Problem to work on: Output, exactly as written, the lines of the data below from the one containing "left shoulder: (337, 398)" to the end.
╭──
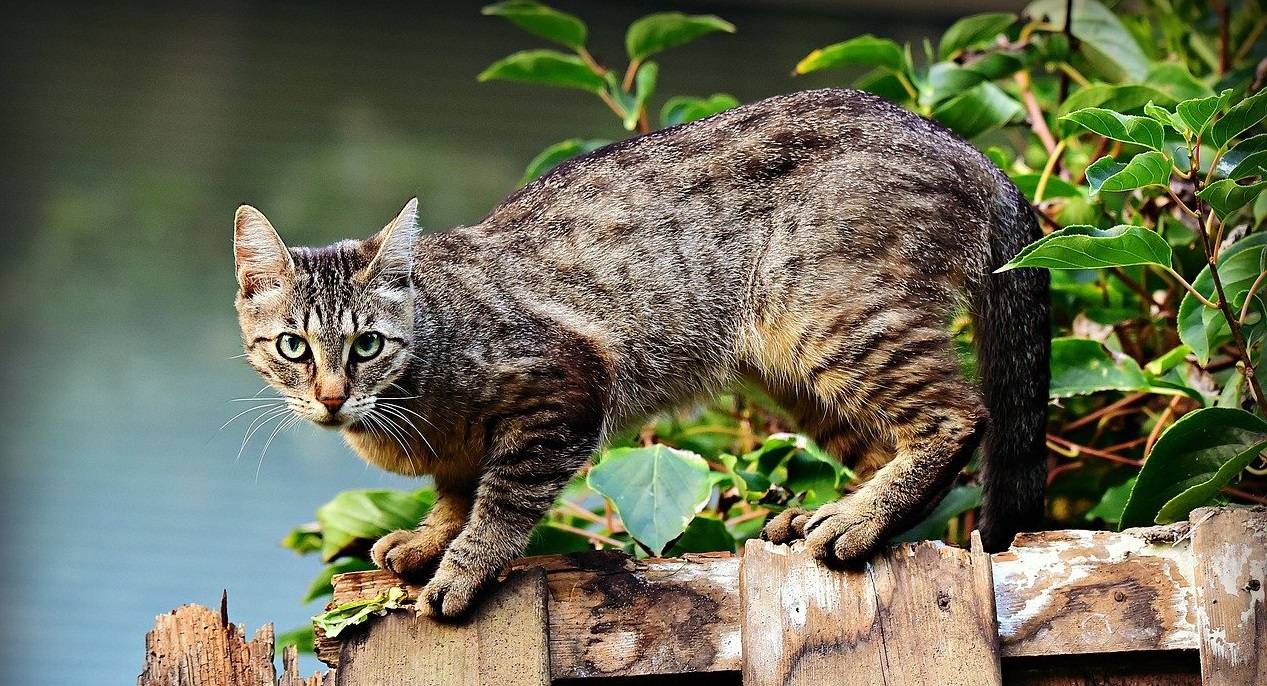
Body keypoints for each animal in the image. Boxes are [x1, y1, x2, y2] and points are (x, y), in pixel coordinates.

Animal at [235, 88, 1049, 618]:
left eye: (367, 344)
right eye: (292, 347)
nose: (332, 396)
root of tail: (969, 151)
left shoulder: (564, 389)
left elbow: (500, 500)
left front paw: (463, 567)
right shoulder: (464, 451)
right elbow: (457, 492)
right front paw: (431, 539)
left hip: (832, 316)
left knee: (958, 417)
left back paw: (856, 521)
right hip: (792, 370)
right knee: (888, 444)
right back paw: (832, 513)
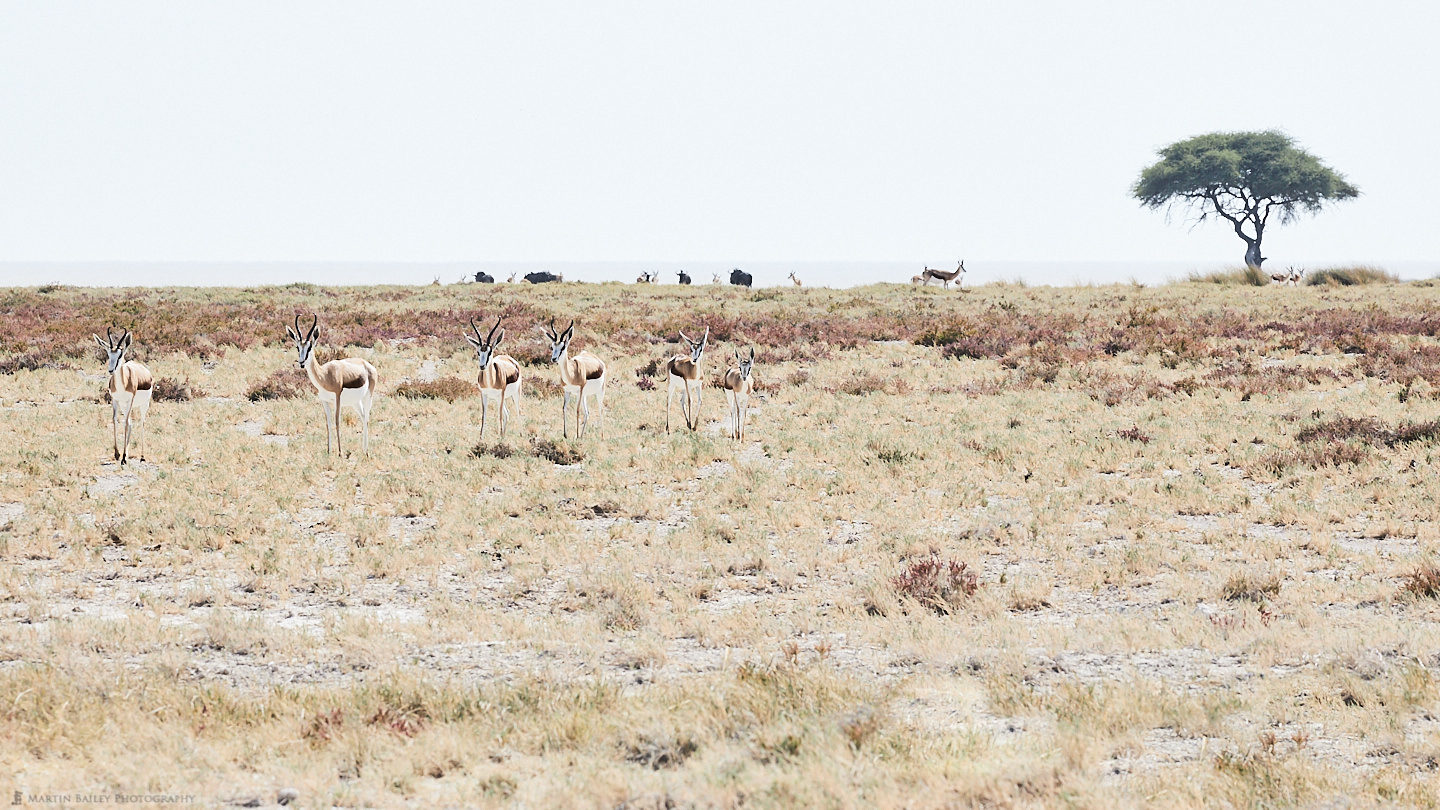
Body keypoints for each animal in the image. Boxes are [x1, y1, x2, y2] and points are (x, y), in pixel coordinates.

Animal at [93, 325, 151, 464]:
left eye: (120, 355)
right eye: (108, 354)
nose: (110, 370)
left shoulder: (130, 400)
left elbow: (124, 423)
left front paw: (123, 457)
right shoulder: (115, 400)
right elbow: (115, 420)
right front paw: (118, 454)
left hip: (143, 404)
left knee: (142, 423)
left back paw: (142, 456)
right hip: (124, 406)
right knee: (130, 423)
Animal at [283, 314, 377, 455]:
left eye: (310, 347)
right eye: (297, 347)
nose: (301, 363)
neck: (325, 375)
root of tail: (366, 364)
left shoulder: (337, 398)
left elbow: (337, 421)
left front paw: (340, 452)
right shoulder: (324, 400)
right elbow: (328, 424)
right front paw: (328, 451)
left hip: (368, 396)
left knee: (367, 418)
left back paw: (366, 452)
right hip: (355, 402)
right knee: (363, 416)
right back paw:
╰──
Exercise answer:
left shoulder: (337, 398)
left elbow: (337, 421)
left front paw: (340, 452)
right shoulder: (324, 400)
right elbow: (328, 424)
right front paw: (328, 451)
left hip: (368, 396)
left knee: (367, 418)
left back paw: (366, 452)
right hip: (355, 402)
right knee: (363, 416)
right back paw:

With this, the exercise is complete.